Gerets’ nabesprekingen doen de spelers sidderen en beven, maar ze raken eraan gewend dat ze één na één eerst compleet onder de grond worden gestopt en vervolgens weer omhoog getrokken. Serneels: ‘Hij bracht ons zelfkritiek bij, maar ook zelfvertrouwen.’ Van Meir: ‘De coach had een vaste volgorde: hij begon altijd met Menzo, dan kwam ik en als laatste was Karel Snoeckx aan de beurt. Die hoopte altijd dat de trainer uitgeraasd was wanneer hij bij hem belandde. Tot Gerets op een dag de volgorde omkeerde en met Snoeckx begon… Die wist niet wat hem overkwam!’

Ambiorix

In de voorbereiding lijkt het fout te lopen wanneer mister 50 procent van de ploeg, de Noor Kjetil Rekdal, op de terugweg van de match in Karlsruhe op de spelersbus zegt: ‘Ik ben hier weg.’ Serneels weet meteen hoe laat het is. Hij kent Kjetil: ‘Als die dat zei, méénde hij dat.’ De Ceulaer had die zomer al een razende Rekdal aan de lijn gehad, die naar Rennes wilde, woedend de telefoon op de haak gooide, maar uiteindelijk toch weer op training verscheen. De Ceulaer: ‘Het eerste jaar van Rekdal bij ons was een ramp. Van Laer schamperde: wat heb je nu weer gehaald? Achteraf bleek Kjetil klierkoorts te hebben. Het was een topvoetballer, maar ook iemand die te veel opeiste. Hij was de baas. Allemaal gaven ze meteen de bal aan Kjetil. Toen hij weg was, zijn er een aantal open gebloeid zoals we dat niet verwachtten. Dat is een goeie les voor mij geweest: je moet niet altijd je beste voetballer willen houden. Het is niet altijd slecht als je een speler die té aanwezig is, laat gaan.’ Van Meir: ‘Kjetils vertrek werkte bevrijdend voor een aantal spelers. Met hem erbij waren we waarschijnlijk geen kampioen geworden. Zonder Gerets ook niet.’
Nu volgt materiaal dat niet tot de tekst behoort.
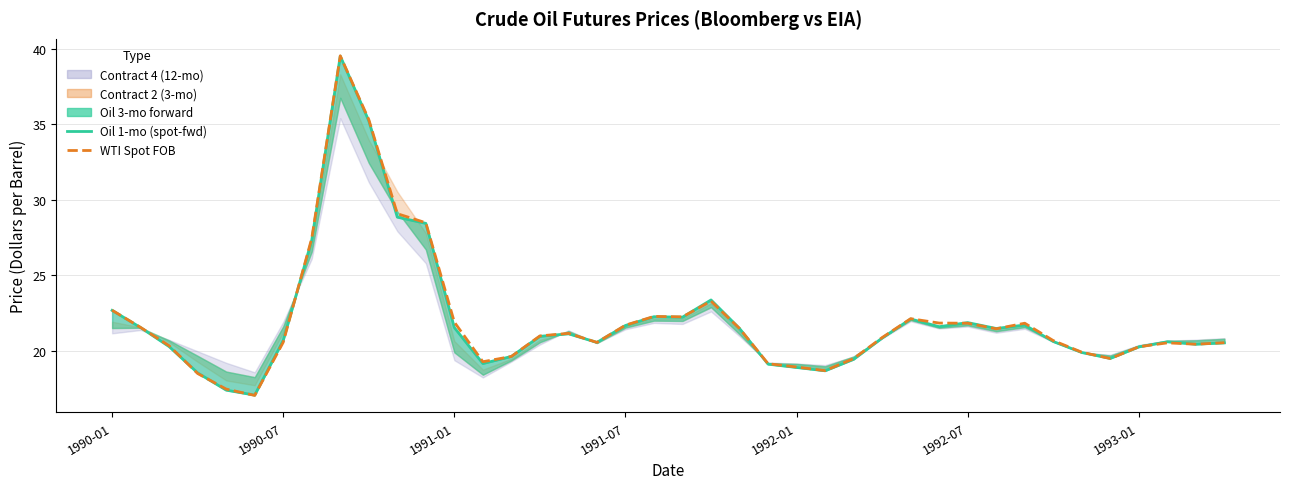

What is the maximum value shown in the chart?

39.5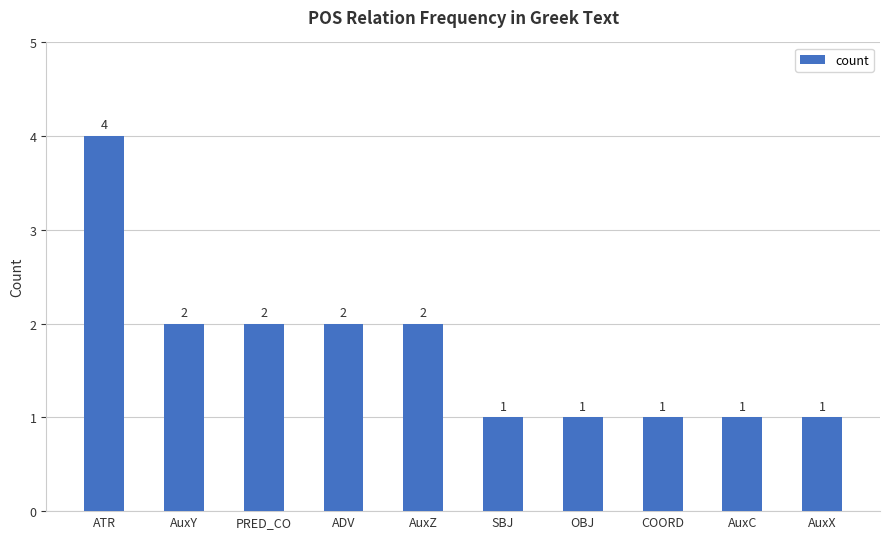

Which label corresponds to the largest value in the chart?

ATR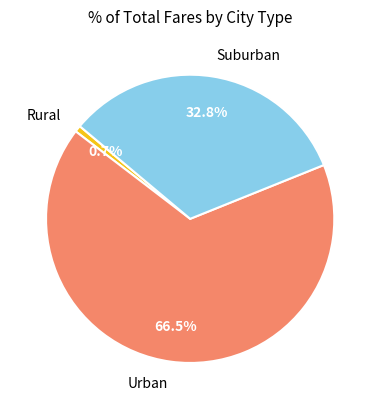

Which category accounts for the majority?

Urban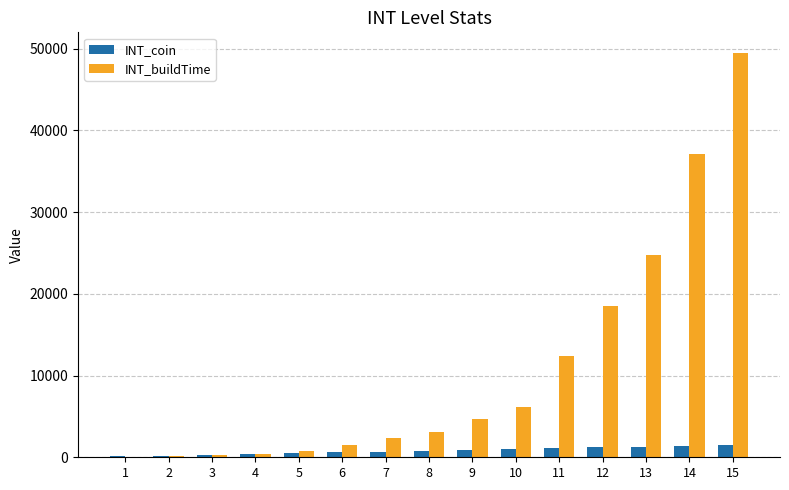

At which label does INT_buildTime reach its peak?

15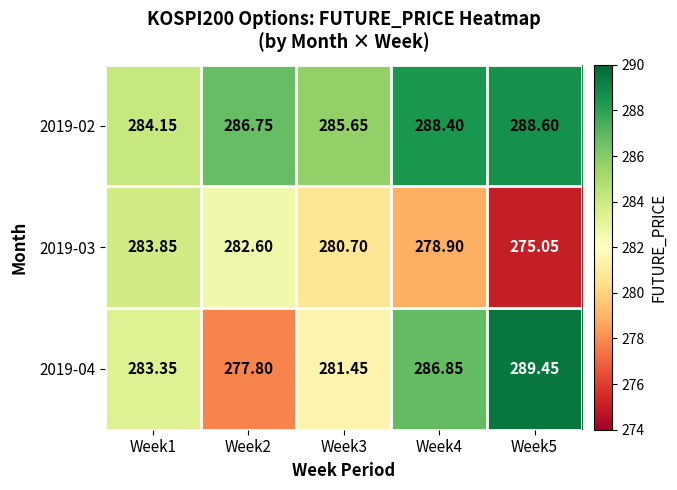

Which series has the largest range (max minus min)?

2019-04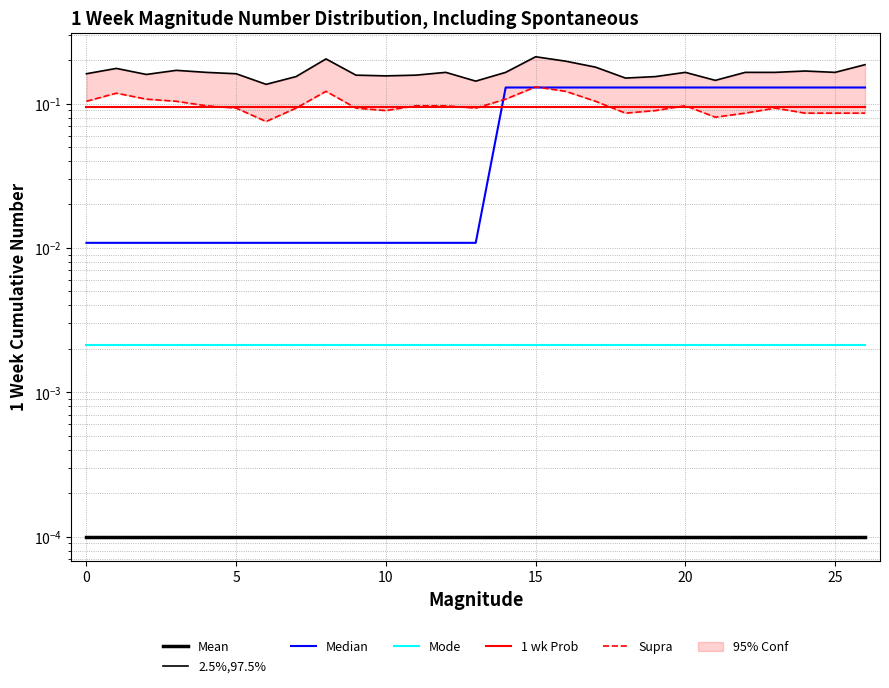

What is the sum of all 2.5%,97.5% values?

4.5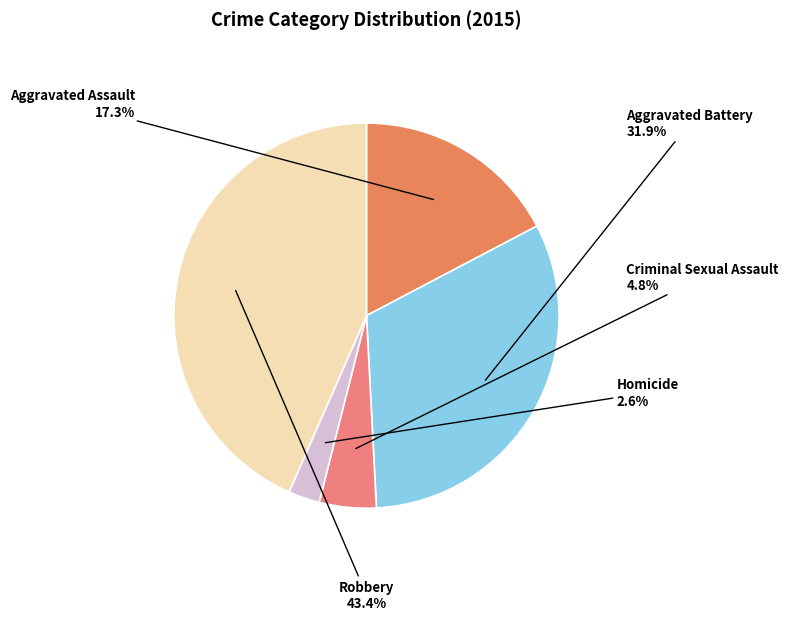

How many segments does this pie chart have?

5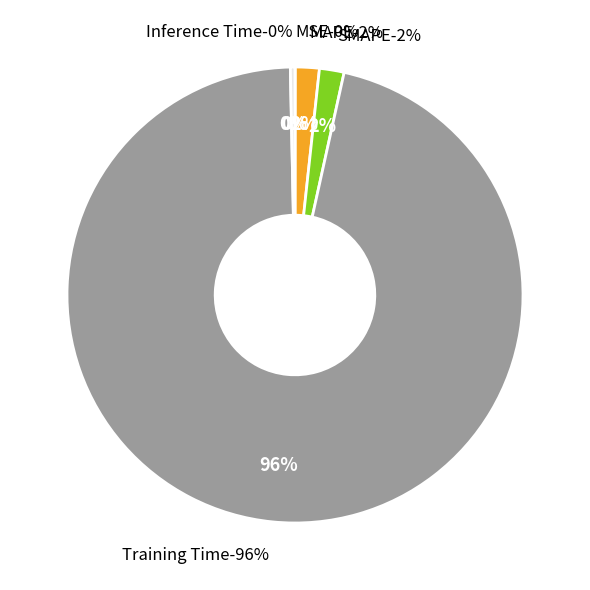

How many segments does this pie chart have?

5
Lierse start de competitie aarzelend, met vijf gelijke spelen in de eerste zeven matchen. Zijn thuiswedstrijden werkt het af voor 6000 of 7000 man, tenzij KV Mechelen of de topploegen op bezoek komen.
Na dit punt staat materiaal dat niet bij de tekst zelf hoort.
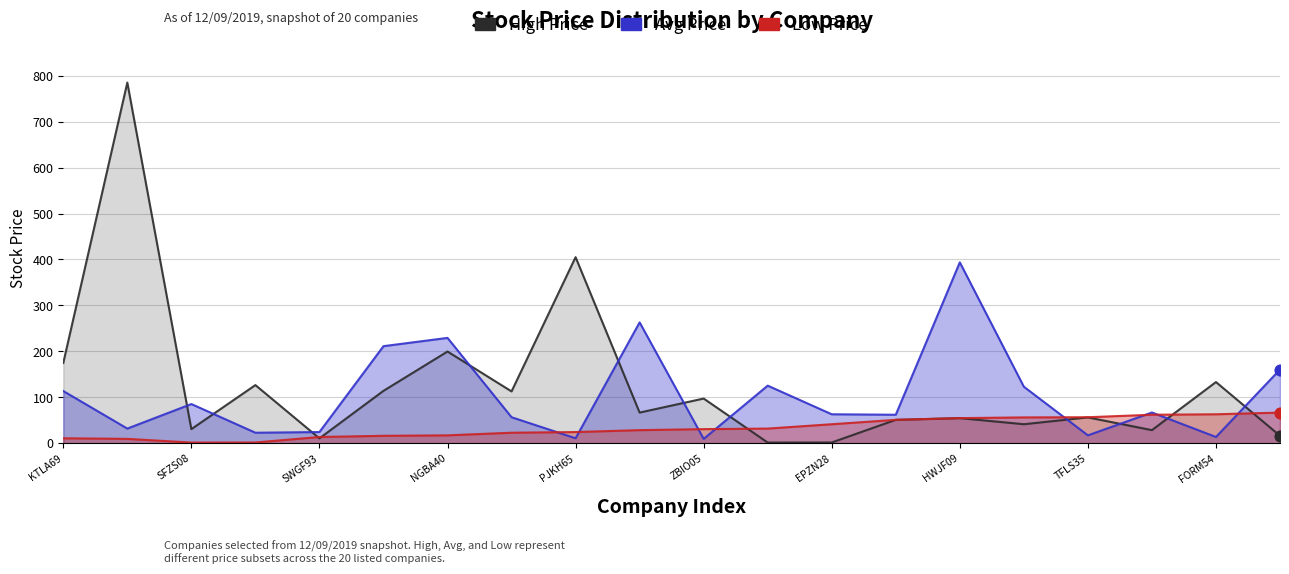

Is the value of Avg Price at PJKH65 greater than the value of Low Price at 19?

No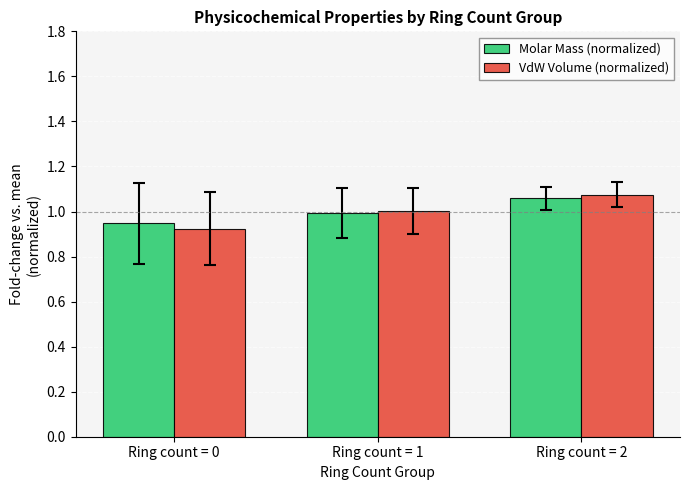

True or false: Molar Mass (normalized) has a value of 1.7 at Ring count = 2.

False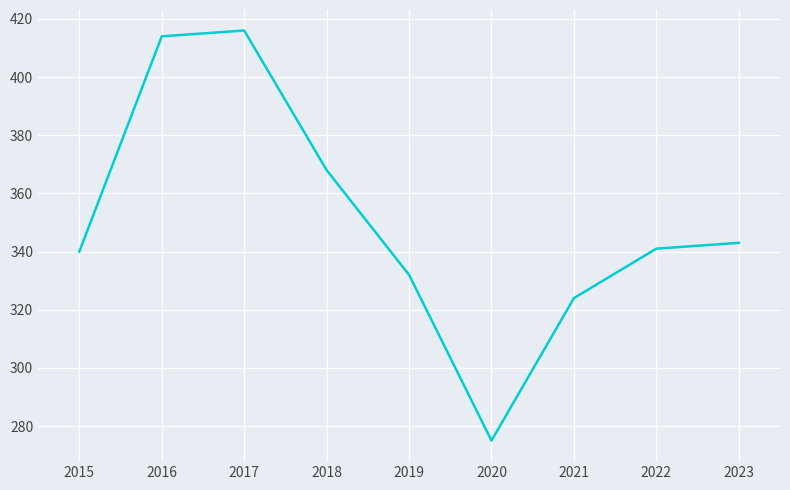

Where is the first local minimum?

2020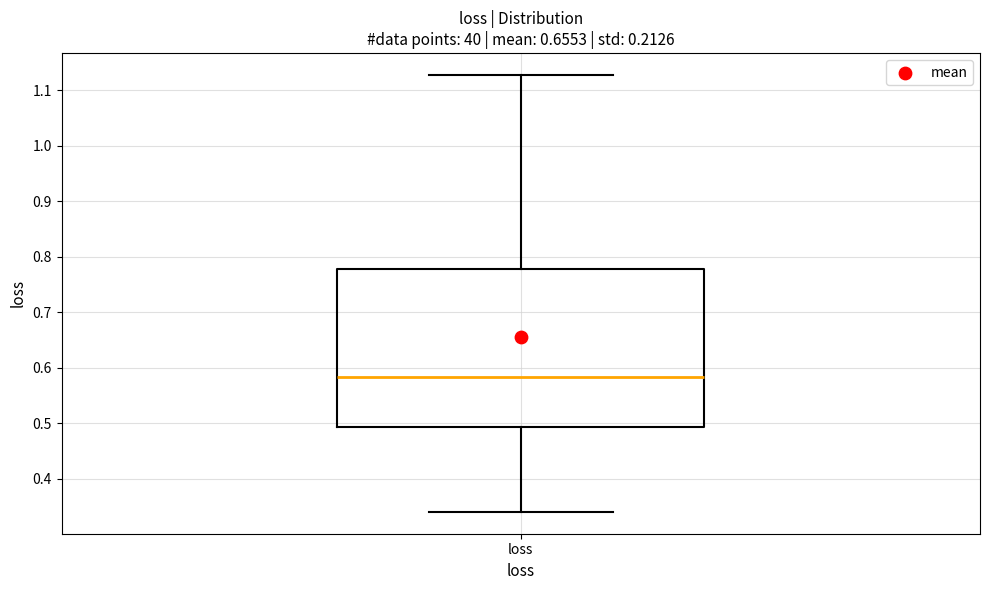

Transcribe this box plot: give where the median line is, the range the box spans, and where the two whiskers end, as read against the y-axis. The values are not printed on the chart, so give them approximately, as read against the axis.

median 0.58, box 0.49 to 0.78, whiskers 0.34 to 1.13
Op het veld start Gerets met een 3-5-2 die soms overgaat in een 3-4-3. Wanneer Ives Serneels jaren later op de trainersschool zijn eindwerk over dat systeem verdedigt, vragen de docenten, gewend aan 4-3-3, waar hij mee bezig is. Serneels repliceert droog: ‘We zijn met dat systeem wel Belgisch kampioen geworden.’
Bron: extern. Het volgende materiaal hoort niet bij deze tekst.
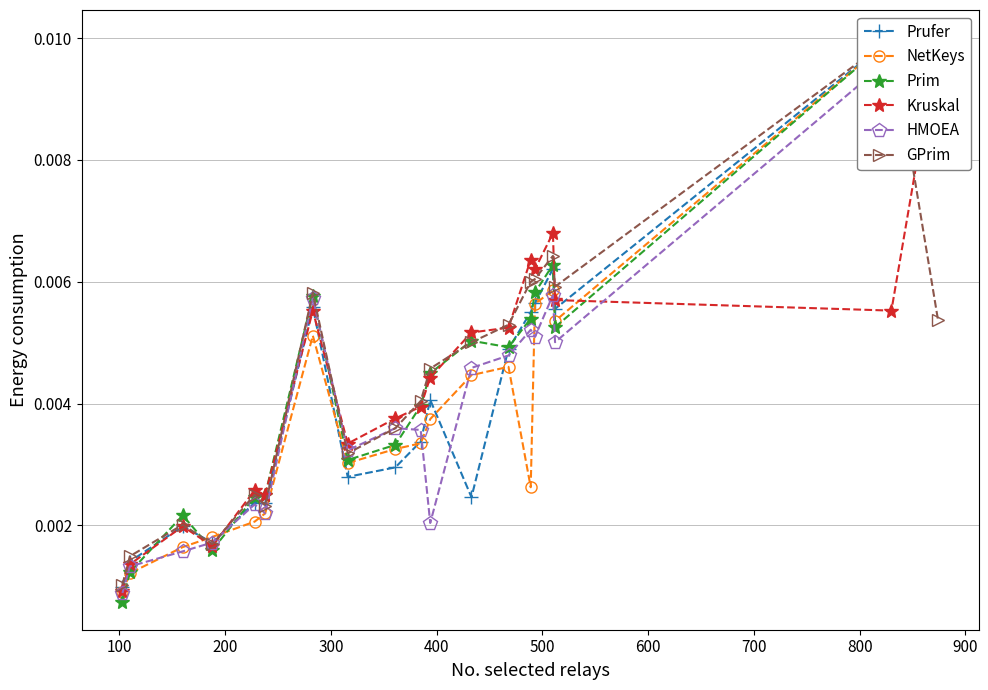

Which series has the largest total across all categories?

Prim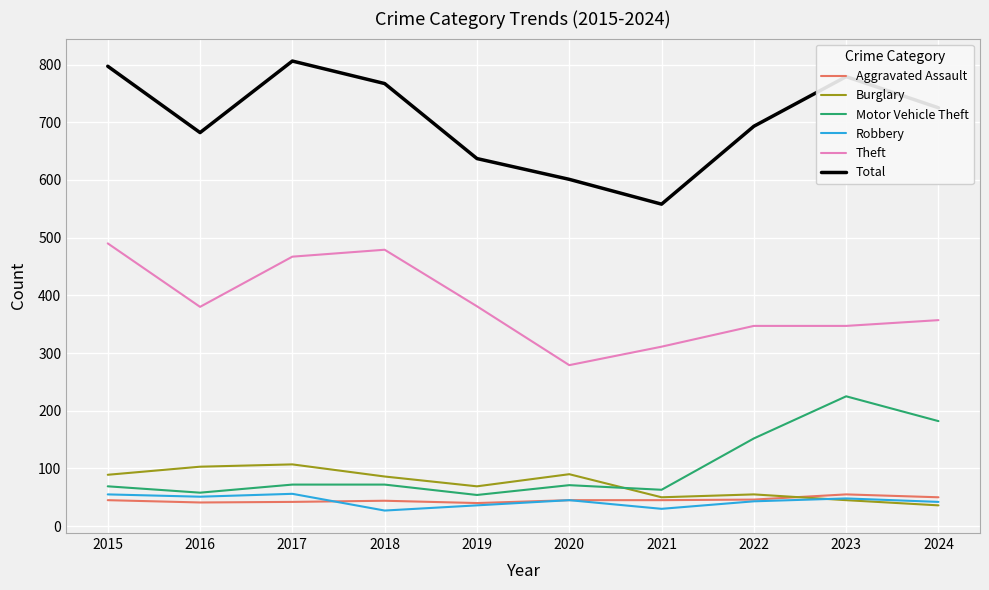

At which label does Total first exceed 725?

2015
De belangrijkste factor voor het Lierse succes vindt Van Meir de groepsvorming. Bijna elke week trekt het grootste deel van de selectie naar Leuven, naar café Ambiorix op de Oude Markt. ‘Aan de toog leer je elkaar echt kennen. Automatismen op het veld volstaan niet. Pas als je iemand graag hebt, doe je alles voor hem. Er waren er een paar die niet meegingen. Erik was razend op hen.’

Gerets, zegt Van Meir, heeft uit al die spelers die het elders niet gemaakt hadden, uitgehaald wat erin zat: ‘Hij vroeg aan spelers nooit wat ze niet konden. En hij zag wat ze wel konden. Zo’n Philip Haagdoren had een geweldige traptechniek. Daar werden we sterk door op stilstaande fases.’ Zelf werd van Meir Lierses topschutter. Een verdediger die zestien keer scoorde… ‘Omdat ik wist dat de anderen mijn positie overnamen wanneer ik ging.’

De trainer blijft keihard. In het begin van het seizoen vervangt hij eens Van Kerckhoven na twintig minuten omdat die voortdurend weggleed. Hij had de juiste schoenen niet aan. Sloef is vanaf dat moment zijn bijnaam.

Wat was de sterkte van Lierse? Serneels: ‘We hadden de beste keeper en onze beste spits stond vlak voor hem, op de libero. We waren heel complementair, het gevaar kwam van alle kanten. Iedereen kon scoren. En Gerets prikkelde ons voortdurend.’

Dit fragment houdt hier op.